===== Exercise inputs =====

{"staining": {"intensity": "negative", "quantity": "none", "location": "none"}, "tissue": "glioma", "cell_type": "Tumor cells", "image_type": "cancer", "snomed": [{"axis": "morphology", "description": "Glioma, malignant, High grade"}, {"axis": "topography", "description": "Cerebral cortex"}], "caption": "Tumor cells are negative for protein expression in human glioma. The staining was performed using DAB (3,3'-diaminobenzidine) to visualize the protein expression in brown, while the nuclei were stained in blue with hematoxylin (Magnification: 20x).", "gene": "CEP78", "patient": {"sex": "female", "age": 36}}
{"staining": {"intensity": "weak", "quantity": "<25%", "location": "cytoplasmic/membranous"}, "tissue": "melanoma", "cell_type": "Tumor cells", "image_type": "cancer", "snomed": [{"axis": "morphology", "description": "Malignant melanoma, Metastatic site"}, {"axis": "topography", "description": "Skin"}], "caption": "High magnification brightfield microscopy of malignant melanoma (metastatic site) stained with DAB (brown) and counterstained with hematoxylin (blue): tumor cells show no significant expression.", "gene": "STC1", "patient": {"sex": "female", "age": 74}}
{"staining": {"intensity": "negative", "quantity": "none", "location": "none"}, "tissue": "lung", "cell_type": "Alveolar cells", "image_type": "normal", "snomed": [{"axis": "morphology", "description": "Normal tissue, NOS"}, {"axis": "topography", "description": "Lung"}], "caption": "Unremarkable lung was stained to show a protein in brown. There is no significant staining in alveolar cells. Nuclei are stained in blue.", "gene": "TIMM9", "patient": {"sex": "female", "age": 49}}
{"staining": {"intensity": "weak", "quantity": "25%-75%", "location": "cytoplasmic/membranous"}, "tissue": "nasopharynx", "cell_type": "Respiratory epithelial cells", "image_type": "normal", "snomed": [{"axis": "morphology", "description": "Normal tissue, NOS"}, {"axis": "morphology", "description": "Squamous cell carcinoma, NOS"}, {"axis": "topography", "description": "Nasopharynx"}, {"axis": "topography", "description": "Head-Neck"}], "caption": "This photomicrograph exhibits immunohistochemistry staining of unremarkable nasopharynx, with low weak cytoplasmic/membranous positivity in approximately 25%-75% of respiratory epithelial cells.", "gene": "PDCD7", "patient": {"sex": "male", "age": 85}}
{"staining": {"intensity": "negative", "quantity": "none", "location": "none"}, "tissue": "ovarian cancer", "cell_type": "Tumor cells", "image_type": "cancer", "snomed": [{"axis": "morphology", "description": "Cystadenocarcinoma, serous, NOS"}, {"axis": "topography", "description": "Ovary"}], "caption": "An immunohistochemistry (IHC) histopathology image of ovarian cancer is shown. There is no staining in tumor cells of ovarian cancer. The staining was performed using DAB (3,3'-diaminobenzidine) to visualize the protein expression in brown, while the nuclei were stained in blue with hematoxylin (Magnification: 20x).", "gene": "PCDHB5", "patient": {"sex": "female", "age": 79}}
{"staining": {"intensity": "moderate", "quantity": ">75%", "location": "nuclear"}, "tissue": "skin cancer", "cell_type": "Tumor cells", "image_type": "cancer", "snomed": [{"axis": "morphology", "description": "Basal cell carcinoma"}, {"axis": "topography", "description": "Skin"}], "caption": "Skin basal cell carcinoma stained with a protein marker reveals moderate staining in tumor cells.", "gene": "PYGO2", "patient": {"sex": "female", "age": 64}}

=====

Assigned task:
The material must be duplicated in full, with each line kept exact.

Response to the task:
{"staining": {"intensity": "negative", "quantity": "none", "location": "none"}, "tissue": "glioma", "cell_type": "Tumor cells", "image_type": "cancer", "snomed": [{"axis": "morphology", "description": "Glioma, malignant, High grade"}, {"axis": "topography", "description": "Cerebral cortex"}], "caption": "Tumor cells are negative for protein expression in human glioma. The staining was performed using DAB (3,3'-diaminobenzidine) to visualize the protein expression in brown, while the nuclei were stained in blue with hematoxylin (Magnification: 20x).", "gene": "CEP78", "patient": {"sex": "female", "age": 36}}
{"staining": {"intensity": "weak", "quantity": "<25%", "location": "cytoplasmic/membranous"}, "tissue": "melanoma", "cell_type": "Tumor cells", "image_type": "cancer", "snomed": [{"axis": "morphology", "description": "Malignant melanoma, Metastatic site"}, {"axis": "topography", "description": "Skin"}], "caption": "High magnification brightfield microscopy of malignant melanoma (metastatic site) stained with DAB (brown) and counterstained with hematoxylin (blue): tumor cells show no significant expression.", "gene": "STC1", "patient": {"sex": "female", "age": 74}}
{"staining": {"intensity": "negative", "quantity": "none", "location": "none"}, "tissue": "lung", "cell_type": "Alveolar cells", "image_type": "normal", "snomed": [{"axis": "morphology", "description": "Normal tissue, NOS"}, {"axis": "topography", "description": "Lung"}], "caption": "Unremarkable lung was stained to show a protein in brown. There is no significant staining in alveolar cells. Nuclei are stained in blue.", "gene": "TIMM9", "patient": {"sex": "female", "age": 49}}
{"staining": {"intensity": "weak", "quantity": "25%-75%", "location": "cytoplasmic/membranous"}, "tissue": "nasopharynx", "cell_type": "Respiratory epithelial cells", "image_type": "normal", "snomed": [{"axis": "morphology", "description": "Normal tissue, NOS"}, {"axis": "morphology", "description": "Squamous cell carcinoma, NOS"}, {"axis": "topography", "description": "Nasopharynx"}, {"axis": "topography", "description": "Head-Neck"}], "caption": "This photomicrograph exhibits immunohistochemistry staining of unremarkable nasopharynx, with low weak cytoplasmic/membranous positivity in approximately 25%-75% of respiratory epithelial cells.", "gene": "PDCD7", "patient": {"sex": "male", "age": 85}}
{"staining": {"intensity": "negative", "quantity": "none", "location": "none"}, "tissue": "ovarian cancer", "cell_type": "Tumor cells", "image_type": "cancer", "snomed": [{"axis": "morphology", "description": "Cystadenocarcinoma, serous, NOS"}, {"axis": "topography", "description": "Ovary"}], "caption": "An immunohistochemistry (IHC) histopathology image of ovarian cancer is shown. There is no staining in tumor cells of ovarian cancer. The staining was performed using DAB (3,3'-diaminobenzidine) to visualize the protein expression in brown, while the nuclei were stained in blue with hematoxylin (Magnification: 20x).", "gene": "PCDHB5", "patient": {"sex": "female", "age": 79}}
{"staining": {"intensity": "moderate", "quantity": ">75%", "location": "nuclear"}, "tissue": "skin cancer", "cell_type": "Tumor cells", "image_type": "cancer", "snomed": [{"axis": "morphology", "description": "Basal cell carcinoma"}, {"axis": "topography", "description": "Skin"}], "caption": "Skin basal cell carcinoma stained with a protein marker reveals moderate staining in tumor cells.", "gene": "PYGO2", "patient": {"sex": "female", "age": 64}}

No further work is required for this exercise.